Requirement:
Go to the line containing "<Subsubtopic id='16.1.ToK1' type='Theory" in the records below and print it and every following line exactly, on through the line containing "<Subsubtopic id='16.1.Uz1' type='Utilization'", then stop.
*** Data listing
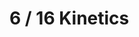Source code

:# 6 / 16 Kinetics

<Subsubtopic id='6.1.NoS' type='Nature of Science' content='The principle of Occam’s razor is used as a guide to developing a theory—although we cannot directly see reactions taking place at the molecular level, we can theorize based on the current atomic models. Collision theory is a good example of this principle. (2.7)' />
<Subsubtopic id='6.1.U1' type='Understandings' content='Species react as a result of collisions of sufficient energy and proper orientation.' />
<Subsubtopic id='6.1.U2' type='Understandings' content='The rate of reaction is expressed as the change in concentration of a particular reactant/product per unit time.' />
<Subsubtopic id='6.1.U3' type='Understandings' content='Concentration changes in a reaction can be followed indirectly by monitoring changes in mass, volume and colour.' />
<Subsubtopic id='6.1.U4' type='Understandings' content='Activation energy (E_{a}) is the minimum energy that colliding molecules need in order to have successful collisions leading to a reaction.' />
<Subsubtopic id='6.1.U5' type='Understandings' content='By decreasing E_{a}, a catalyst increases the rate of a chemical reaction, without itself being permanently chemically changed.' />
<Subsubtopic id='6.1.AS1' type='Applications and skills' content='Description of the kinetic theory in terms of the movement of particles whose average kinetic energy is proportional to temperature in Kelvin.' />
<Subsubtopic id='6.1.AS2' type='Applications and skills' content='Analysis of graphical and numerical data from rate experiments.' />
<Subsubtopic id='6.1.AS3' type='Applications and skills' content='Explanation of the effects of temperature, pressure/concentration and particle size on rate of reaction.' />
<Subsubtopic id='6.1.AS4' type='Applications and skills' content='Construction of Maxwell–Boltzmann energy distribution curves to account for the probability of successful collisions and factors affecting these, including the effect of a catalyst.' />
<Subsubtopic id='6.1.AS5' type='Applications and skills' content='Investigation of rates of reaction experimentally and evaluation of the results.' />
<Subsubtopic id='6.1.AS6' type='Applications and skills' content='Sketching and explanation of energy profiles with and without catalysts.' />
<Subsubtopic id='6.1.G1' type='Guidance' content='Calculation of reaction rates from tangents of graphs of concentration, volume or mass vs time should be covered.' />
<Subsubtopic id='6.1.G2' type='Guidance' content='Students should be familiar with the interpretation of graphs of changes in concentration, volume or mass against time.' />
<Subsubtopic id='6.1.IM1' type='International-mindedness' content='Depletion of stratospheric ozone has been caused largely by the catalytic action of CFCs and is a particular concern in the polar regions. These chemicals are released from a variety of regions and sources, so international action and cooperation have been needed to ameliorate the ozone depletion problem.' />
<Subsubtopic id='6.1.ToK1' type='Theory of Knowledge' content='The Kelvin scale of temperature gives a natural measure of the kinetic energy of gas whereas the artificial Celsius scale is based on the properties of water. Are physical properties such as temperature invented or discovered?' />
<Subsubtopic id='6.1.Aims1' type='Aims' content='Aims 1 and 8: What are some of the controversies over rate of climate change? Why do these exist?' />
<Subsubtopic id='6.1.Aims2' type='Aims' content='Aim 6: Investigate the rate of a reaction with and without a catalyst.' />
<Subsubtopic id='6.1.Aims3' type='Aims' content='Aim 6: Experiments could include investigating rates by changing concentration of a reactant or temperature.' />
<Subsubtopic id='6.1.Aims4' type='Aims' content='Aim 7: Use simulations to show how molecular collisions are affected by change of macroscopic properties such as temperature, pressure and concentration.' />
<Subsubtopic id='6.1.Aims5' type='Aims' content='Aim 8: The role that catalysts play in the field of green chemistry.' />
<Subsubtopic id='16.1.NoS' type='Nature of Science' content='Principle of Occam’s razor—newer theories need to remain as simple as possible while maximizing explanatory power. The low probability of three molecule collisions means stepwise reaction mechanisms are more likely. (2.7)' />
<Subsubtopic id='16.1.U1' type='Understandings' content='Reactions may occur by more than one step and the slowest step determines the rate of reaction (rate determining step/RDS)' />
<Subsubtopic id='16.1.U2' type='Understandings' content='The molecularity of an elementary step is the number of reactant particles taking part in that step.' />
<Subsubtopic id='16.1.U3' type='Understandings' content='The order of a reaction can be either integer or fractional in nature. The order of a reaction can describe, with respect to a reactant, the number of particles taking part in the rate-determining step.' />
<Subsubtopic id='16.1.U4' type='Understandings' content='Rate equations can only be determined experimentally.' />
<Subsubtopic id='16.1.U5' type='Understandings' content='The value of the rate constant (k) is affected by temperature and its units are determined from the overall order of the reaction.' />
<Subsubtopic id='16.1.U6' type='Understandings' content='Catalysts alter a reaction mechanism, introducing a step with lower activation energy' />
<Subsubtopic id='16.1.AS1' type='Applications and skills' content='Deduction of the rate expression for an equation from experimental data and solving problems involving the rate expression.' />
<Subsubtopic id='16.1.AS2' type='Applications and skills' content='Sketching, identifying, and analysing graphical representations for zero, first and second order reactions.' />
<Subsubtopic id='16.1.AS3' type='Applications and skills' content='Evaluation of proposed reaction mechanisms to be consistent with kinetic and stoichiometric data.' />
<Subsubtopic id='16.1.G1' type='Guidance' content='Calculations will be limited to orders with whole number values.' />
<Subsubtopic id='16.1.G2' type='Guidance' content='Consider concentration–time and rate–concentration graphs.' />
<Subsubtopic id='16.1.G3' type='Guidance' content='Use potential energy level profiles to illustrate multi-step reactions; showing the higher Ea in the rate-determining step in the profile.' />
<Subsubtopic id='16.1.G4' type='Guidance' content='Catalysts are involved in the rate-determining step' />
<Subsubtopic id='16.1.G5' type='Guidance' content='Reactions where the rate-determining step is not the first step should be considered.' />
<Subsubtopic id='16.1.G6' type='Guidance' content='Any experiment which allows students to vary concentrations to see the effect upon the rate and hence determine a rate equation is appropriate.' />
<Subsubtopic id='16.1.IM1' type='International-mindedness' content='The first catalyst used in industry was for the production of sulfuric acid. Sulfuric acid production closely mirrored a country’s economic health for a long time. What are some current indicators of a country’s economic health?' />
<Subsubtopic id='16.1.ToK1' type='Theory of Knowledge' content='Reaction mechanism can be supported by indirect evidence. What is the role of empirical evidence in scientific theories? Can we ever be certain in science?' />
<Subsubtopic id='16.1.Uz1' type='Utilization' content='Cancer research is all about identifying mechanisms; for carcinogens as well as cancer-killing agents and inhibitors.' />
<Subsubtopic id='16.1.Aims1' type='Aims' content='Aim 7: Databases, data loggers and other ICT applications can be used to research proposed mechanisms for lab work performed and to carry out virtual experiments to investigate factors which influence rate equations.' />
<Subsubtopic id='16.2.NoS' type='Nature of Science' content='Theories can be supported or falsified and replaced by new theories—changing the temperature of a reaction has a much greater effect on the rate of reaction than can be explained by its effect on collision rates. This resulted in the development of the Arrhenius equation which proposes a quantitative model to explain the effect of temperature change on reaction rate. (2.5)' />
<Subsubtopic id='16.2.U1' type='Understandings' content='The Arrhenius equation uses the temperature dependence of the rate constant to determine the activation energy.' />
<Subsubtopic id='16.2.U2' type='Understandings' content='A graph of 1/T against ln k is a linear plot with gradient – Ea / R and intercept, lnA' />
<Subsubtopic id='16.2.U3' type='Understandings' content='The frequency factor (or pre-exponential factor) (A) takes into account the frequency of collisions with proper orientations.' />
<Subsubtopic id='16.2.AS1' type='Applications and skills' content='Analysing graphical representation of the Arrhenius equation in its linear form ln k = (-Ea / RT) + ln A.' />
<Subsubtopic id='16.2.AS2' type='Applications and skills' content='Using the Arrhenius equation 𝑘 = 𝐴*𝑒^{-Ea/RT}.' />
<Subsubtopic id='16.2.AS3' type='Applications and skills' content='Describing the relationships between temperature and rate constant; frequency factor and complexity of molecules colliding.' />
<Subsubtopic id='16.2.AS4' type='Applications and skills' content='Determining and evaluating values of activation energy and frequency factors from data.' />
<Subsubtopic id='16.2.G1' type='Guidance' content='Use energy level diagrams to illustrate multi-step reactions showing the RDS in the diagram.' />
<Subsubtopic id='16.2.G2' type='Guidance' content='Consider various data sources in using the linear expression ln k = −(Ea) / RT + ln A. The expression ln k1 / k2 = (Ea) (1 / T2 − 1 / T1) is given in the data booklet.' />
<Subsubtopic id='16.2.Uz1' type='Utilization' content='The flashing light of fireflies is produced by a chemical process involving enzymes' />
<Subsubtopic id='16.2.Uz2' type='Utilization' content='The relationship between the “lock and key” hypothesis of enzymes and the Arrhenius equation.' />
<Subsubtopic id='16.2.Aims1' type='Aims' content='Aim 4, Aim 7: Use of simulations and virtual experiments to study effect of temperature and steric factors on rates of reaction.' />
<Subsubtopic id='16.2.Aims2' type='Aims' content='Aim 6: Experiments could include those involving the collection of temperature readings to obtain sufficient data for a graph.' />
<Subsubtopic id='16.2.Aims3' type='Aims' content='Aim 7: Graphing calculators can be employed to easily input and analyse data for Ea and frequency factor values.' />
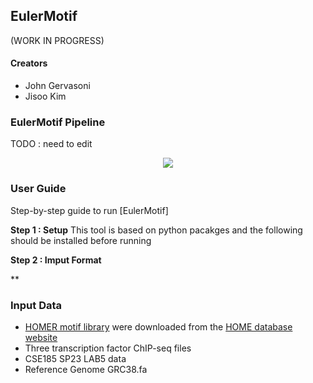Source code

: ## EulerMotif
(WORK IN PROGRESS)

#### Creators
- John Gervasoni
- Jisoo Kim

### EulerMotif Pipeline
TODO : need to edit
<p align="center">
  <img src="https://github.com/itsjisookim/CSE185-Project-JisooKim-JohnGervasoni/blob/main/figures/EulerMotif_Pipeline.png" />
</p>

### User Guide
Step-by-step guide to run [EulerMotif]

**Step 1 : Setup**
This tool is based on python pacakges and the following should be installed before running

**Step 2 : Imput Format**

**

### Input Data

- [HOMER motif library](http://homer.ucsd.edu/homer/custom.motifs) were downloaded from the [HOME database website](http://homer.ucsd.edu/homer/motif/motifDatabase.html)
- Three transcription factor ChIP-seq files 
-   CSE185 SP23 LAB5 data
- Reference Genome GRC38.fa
******
Reply to the exercise:
<Subsubtopic id='16.1.ToK1' type='Theory of Knowledge' content='Reaction mechanism can be supported by indirect evidence. What is the role of empirical evidence in scientific theories? Can we ever be certain in science?' />
<Subsubtopic id='16.1.Uz1' type='Utilization' content='Cancer research is all about identifying mechanisms; for carcinogens as well as cancer-killing agents and inhibitors.' />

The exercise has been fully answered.